Over the following weeks, we met up at the mall a few more times, each set of parents doing our own thing while incrementally getting more comfortable with each other. Eventually, we sat at the same table, talked about business, projects, our children, and other broad topics. We knew our kids liked each other and enjoyed playing together, but there was no sense of urgency to become instant friends or get close too quickly. We kept a healthy degree of discernment and separation.
In the meantime, we went to other places and met new acquaintances. One day in a giant sandbox, our son met another new amigo, and his parents told us about a community they were part of that we should check out. They spoke very highly of the community centre, and suggested we visit to see for ourselves. A few days later, we did.
We were very impressed. It was a small, family-run place, built out of the desire for the founders to create a space for their children and friends, and grew from there. The founders had something in common with us: they were foreigners. They had found a way to bring together locals and immigrants, creating a centre for families and children that appealed to us. Being in a new country, we didn’t want to belong to an exclusively segregated community of emigres, but we also were cautious about putting our young son in a position where he would be the odd person out as a foreigner, without the language skills developed enough to feel confident about being different.

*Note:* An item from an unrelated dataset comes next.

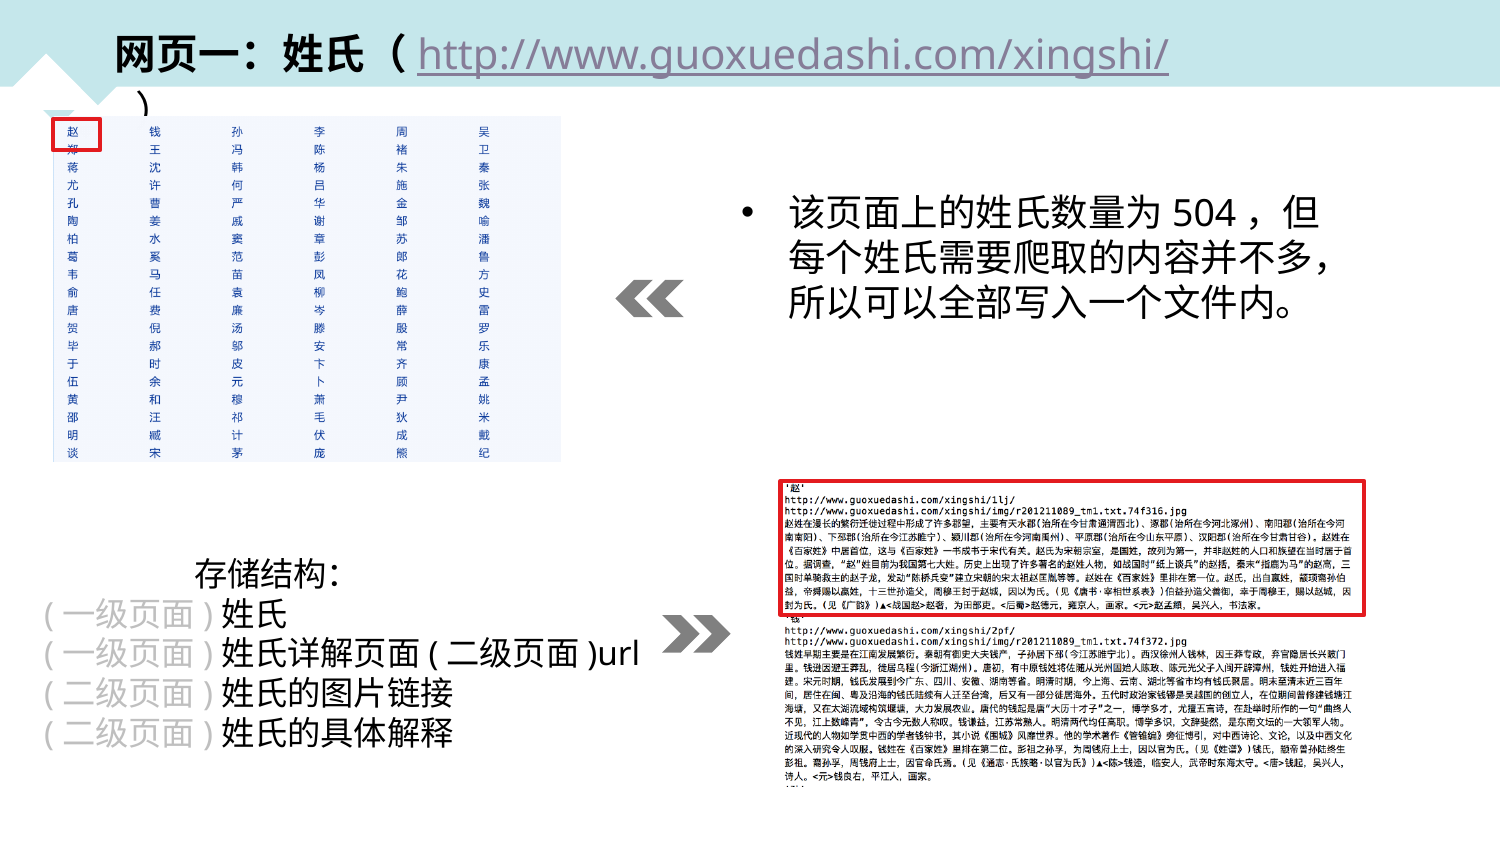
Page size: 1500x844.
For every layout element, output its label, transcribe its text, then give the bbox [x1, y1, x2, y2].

It was kind of love at first sight. Since it was before the holidays, we said we would think about joining over the next few weeks, and headed off to vacation with our extended family for Christmas and New Years. We would take the time to decide while away, we said, but we got so swept up in difficult family dynamics and navigating relationships with a high-conflict individual that we had little mental space to devote to our decision about the new community.
When we got back, I wrote to the co-founder and told her that I would bring our son over there the following week to see how it fit. We were craving stability, routine, and a return to normalcy. After so much time away, we wanted to get our lives on track.
Before we even stepped in the door, the co-founder, let’s call her Marcy, offered me a big role in the community. Flattered but cautious, I told her we could discuss in person.